Jess’s body slowly raised from the floor, until it was eventually floating off the ground. She looked down at me, and I noticed how her eyes were now completely mossy green.
“I would be doing the world a favor if I killed you right here, no one would have to deal with you being a parasite ever again.”
She lurched at me, grabbing a hold onto my neck. I gasped for air but to no avail, scratching at her wrists for a chance to breath. This only made her tighten her grip, causing the blood to rush towards my face. My hand scrambled, finding the lamp on our bed side table and slamming it into Jess’s head. She screeched, letting go of my throat. Thinking fast, I took the chance to once again push her off, but this time she caught herself on the wall, levitating with one hand on it. While I gasped for air, I slowly watched as she melted into the surface. Her body liquifying and covering the area with a dark red spot. I felt like throwing up, uncertain as to what on earth was happening. The spot grew rapidly, until it covered the entire room with a fleshy, meat like substance. I ran outside the room, sprinting towards the front door, but as my fingers fell on the cold brass knob, a tentacle like appendage emerged from the bedroom and wrapped itself around my ankle, pulling me onto the floor. I kicked at it, managing to loosen its hold, and this time made a run for the safe in our spare bedroom, where I had kept a revolver. The walls were now rapidly being consumed by the flesh, until every surface was completely hidden. I backed into the closet door, and sat with the loaded gun in my hand. The wall in front of me started to pulsate, twisting and turning until it formed the familiar face of Jess.
“You really think you can run from me?”
I stared at her, trying to wrap my head around what was happening,
“What the fuck is going on??? Why are you doing this???”
Tears streamed down my face, dread grasping my soul. Jess only stared back at me, a wide grin plastered ear to ear.
“Because… I think you’re a stain.”
The face lunged at me, a long bloody neck following behind it. I dodged the attack, managing to point the gun at it, and pulling the trigger. A loud bang resonated, causing my ears to ring in agony. When I opened my eyes, Jess laid on the floor, blood pouring from her temple. I quickly dove forwards, scooping up her body into my arms.
“What…what have I done…no, no, NO, NO.”
I pushed her face into my chest and sobbed violently.
“Hey…”
A soft voice whispered.
“JESS… I… wait hold on… I’m calling an ambulance.”
I reached for my phone, but she quickly stopped me,
“No…hush…there’s not enough time.”
She sounded weak, every syllable fought to make it out of her mouth.
“Listen…whatever happened, that wasn’t me…okay. I don’t know what’s happening to me…”
I brushed the hair off her face, caressing her cheek,
“I know… I know it wasn’t…you would never hurt me…”

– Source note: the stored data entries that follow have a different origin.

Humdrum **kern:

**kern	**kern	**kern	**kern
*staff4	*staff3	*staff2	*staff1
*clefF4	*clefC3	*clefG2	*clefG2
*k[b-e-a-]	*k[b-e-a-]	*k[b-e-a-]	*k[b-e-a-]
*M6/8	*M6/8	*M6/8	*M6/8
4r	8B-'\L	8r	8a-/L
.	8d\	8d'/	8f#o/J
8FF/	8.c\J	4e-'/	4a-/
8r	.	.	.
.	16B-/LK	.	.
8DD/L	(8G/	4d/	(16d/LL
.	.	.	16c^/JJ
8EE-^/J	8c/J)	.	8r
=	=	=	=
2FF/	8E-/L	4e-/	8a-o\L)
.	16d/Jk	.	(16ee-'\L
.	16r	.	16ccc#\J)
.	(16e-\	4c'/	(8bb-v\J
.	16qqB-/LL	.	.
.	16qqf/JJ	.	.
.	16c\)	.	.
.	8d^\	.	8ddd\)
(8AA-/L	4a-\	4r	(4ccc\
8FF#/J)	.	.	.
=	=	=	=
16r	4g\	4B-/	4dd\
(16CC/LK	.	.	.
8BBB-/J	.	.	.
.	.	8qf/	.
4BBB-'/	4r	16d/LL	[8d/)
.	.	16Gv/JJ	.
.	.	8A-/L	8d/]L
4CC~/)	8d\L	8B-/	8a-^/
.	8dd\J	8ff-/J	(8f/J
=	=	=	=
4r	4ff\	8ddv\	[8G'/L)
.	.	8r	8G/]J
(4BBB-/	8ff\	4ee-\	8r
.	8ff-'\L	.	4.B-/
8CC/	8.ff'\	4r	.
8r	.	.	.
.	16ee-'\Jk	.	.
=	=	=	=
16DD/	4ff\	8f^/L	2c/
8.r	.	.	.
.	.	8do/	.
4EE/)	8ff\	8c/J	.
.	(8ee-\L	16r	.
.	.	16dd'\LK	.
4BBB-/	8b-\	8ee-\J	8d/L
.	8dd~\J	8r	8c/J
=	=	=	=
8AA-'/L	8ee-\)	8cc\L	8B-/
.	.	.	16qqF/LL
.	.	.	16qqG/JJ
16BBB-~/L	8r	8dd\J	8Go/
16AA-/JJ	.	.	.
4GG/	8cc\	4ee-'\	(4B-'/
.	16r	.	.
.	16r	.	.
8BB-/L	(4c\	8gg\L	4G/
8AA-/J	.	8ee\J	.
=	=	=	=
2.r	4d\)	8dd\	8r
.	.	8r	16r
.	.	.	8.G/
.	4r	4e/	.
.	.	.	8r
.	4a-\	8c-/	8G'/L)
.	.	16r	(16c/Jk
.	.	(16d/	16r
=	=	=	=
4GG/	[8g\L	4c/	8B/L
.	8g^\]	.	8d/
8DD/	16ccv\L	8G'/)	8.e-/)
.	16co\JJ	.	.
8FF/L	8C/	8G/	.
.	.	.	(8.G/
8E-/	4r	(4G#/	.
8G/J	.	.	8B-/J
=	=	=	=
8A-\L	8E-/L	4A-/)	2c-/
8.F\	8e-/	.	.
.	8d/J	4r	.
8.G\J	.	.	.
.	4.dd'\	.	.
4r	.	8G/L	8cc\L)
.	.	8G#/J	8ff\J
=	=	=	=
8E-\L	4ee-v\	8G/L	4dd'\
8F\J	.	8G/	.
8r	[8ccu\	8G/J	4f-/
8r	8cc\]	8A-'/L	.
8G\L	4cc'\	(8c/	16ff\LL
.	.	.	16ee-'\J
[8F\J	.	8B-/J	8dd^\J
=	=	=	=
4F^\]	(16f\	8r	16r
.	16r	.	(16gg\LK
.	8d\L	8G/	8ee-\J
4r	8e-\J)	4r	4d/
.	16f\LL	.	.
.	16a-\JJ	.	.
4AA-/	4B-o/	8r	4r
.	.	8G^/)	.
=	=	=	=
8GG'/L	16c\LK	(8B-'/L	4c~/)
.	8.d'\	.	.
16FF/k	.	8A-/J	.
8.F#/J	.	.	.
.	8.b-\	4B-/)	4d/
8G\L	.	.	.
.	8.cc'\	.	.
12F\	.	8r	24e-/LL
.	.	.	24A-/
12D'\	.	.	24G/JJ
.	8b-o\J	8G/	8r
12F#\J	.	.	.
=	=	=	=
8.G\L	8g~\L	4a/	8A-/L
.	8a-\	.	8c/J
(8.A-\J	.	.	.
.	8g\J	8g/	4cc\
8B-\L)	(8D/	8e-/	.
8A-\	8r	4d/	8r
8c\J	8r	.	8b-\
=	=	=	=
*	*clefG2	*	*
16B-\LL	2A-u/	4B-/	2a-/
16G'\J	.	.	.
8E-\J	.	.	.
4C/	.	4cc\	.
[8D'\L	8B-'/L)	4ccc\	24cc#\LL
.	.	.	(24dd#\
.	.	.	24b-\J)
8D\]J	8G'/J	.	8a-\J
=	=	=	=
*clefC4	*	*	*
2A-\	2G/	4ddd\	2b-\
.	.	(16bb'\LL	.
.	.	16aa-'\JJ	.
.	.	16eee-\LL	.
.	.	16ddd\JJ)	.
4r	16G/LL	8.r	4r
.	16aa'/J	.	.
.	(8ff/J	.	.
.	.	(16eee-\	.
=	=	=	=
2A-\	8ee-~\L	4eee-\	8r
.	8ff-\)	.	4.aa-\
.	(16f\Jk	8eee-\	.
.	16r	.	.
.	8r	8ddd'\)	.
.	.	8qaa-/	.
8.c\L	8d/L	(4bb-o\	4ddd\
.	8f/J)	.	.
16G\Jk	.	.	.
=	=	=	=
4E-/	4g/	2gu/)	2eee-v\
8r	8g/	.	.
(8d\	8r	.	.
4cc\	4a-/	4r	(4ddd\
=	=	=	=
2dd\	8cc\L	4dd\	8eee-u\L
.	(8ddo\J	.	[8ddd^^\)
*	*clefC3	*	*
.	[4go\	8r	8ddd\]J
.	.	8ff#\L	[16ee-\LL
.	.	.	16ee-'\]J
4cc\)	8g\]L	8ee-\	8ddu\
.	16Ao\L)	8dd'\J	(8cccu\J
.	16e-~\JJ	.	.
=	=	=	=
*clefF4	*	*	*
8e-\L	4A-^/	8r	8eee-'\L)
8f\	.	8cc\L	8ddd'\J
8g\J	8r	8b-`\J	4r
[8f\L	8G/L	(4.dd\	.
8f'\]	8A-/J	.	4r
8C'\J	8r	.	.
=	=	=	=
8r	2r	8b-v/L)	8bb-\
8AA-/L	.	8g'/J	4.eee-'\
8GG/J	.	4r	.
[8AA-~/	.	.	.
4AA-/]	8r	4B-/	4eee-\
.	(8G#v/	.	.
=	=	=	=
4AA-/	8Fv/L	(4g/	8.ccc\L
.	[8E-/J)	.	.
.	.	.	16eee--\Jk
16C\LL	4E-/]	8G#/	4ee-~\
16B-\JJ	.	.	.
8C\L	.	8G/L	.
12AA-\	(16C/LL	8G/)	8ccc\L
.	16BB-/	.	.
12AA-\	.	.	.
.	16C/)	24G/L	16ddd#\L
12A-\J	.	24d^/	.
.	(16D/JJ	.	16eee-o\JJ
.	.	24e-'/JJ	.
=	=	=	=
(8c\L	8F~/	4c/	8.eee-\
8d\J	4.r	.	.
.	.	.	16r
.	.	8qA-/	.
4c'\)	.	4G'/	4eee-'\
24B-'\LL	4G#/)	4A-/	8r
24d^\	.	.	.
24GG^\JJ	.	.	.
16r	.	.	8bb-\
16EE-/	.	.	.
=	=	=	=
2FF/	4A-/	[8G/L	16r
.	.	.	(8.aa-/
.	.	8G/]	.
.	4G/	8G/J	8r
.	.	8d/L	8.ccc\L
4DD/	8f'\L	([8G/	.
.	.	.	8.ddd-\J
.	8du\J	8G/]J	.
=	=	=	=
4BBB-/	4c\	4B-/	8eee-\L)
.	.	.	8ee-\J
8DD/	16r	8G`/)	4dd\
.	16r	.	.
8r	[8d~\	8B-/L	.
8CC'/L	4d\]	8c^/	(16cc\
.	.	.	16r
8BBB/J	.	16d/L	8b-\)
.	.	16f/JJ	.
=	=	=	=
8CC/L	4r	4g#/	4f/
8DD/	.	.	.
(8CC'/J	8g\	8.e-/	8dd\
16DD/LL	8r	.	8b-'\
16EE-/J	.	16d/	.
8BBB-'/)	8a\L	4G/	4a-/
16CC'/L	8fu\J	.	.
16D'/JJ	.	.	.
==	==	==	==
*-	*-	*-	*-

I could see the corners of her mouth lift, forming a weak smile, somehow managing to comfort me.
“I love you so much…so, so, so much.”
“I love you too…”
I replied between sobs.
“Promise me…promise me you’ll let yourself live Tony… Just because I can’t…doesn’t mean you shouldn’t…”
I stared at her for a moment, wondering how even in death I was her first thought…
“Of course Jess… Of course… I promise… anything for you…”
“Good…”
I watched her take a final breath, before her head fell limply to the side.
Jess passed away in my arms, the cause of death being given as cancer. The wound from where I had shot her had filled up, but I know for a fact it hit her. My fully loaded revolver was missing a bullet. I never brought up what happened, to everyone else she had died peacefully in her sleep, but I know the truth, and it eats me.
I still live in the same apartment, though it is a lot less of a home without Jess. Keeping up with my promise, I go out with friends as much as I can. Recently joining a film club where I share our passion of old cinema with many other people. Though, losing Jess is a void that I have had to accept as unrepairable. I still feel her sometimes, shuffling next to me when I sleep. Knowing that she’s still around, looking after me, may be just enough to keep me going.